Interactive Investor

Oil rally could make $80-plus

16th April 2015 11:14

Lee Wild from interactive investor

A 20% surge in oil prices inside a month has created quite a stir. Brent crude traded below $53 mid-March. It's now nudging $63, a level not seen since December, driven by a much lower-than-expected rise in US oil inventories and slowdown in production in the Bakken - one of the biggest US shale plays.

A question that both investors and market commentators alike have been asking and arguing about since the collapse in oil prices, has been how low can they go, and when will the recovery begin?

In January, UBS strategist Matthew Mish adopted a "lower for longer" mantra, as this downturn is driven by both higher supply and weaker demand. "This suggests the current selloff could take longer to play out and the eventual recovery could be more muted," he said.

He wasn't alone, and even Shell's assumptions, flagged as part of its purchase of BG Group last week, are for Brent crude at $67 per barrel in 2016, $75 in 2017 and $90 for 2018-2020.

Consensus estimates are for somewhere between $50 and $65 a barrel in 2015, and many experts predict a lurch lower before a very slow and modest recovery. Mark Henderson at Westhouse Securities, however, does not.

"Consensus is 99.9% of the time wrong," Henderson told Interactive Investor Thursday. "The oil price could be at $80-plus within the next six months. It could even be more."

"The fact that we have had a strong rally over the past few weeks despite negative press suggests that people are looking beyond that now and at what could happen."

Source: TradingView

A key tenet of Henderson's theory hinges on shale production in the US. A new shale oil well can produce an average of 600-700 barrels of oil a day. But these wells do not yield positive free cash in their first 6-12 months, even at an $80 a barrel. Output tails off very quickly, too, and production can halve over the next 6-12 months. It's why shale players must keep drilling fresh wells.

But the US government tips the domestic shale oil industry - responsible for about half of US output - to record its first monthly dip in production since records began in 2013.

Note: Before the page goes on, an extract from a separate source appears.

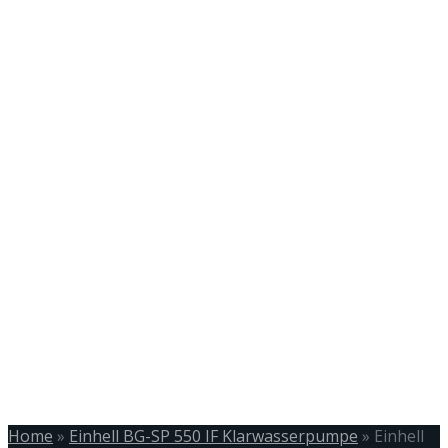
Home
»
Einhell BG-SP 550 IF Klarwasserpumpe
»
Einhell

"The US shale oil bonanza will be looked back on, like the US real estate bubble (and for that matter the Irish real estate bubble), as one of the great Ponzi schemes of the past few decades," says Henderson. "With huge liquidity (driven by record low interest rates and QE), banks have chased supposed one-way bets to their extremes and have now been caught by a 50% drop in the oil price."

"It is possible that US oil production could be DOWN by 1mmbopd within the next 9 months."

Much of the four million barrels of oil per day (mmbopd) increase in US production of the past four to five years has been driven by shale. However, in the past 10 years, non-OPEC production has grown by 1.5mmbopd net, which implies that without US shale, non-OPEC production has actually declined by 2.5mmbopd.

"If anyone was in any doubt that Saudi Arabia was in control of the oil market, now might be the time to rethink it. If they wanted, oil could be at $150/bbl by year end," reckons Henderson. "However, hopefully, it won't. The Saudis are not stupid; they don't want to kill the golden goose. They will try to manufacture a steady and unremarkable increase in the oil price back to the $70-80/bbl range by slowly releasing additional volumes onto the market."

"Markets do not necessarily behave in a rational fashion, however, and there will be short-term swings in sentiment, but I believe that oil prices could reach levels that nobody dares to suggest in coming months."

Henderson believes the best time to own E&P stocks is in the early phase of the recovery (see chart below). "I think we're close, if not already there." Henderson's top picks are still Tullow, Genel, Ithaca, Faroe, Lekoil, and Rockhopper.

This article is for information and discussion purposes only and does not form a recommendation to invest or otherwise. The value of an investment may fall. The investments referred to in this article may not be suitable for all investors, and if in doubt, an investor should seek advice from a qualified investment adviser.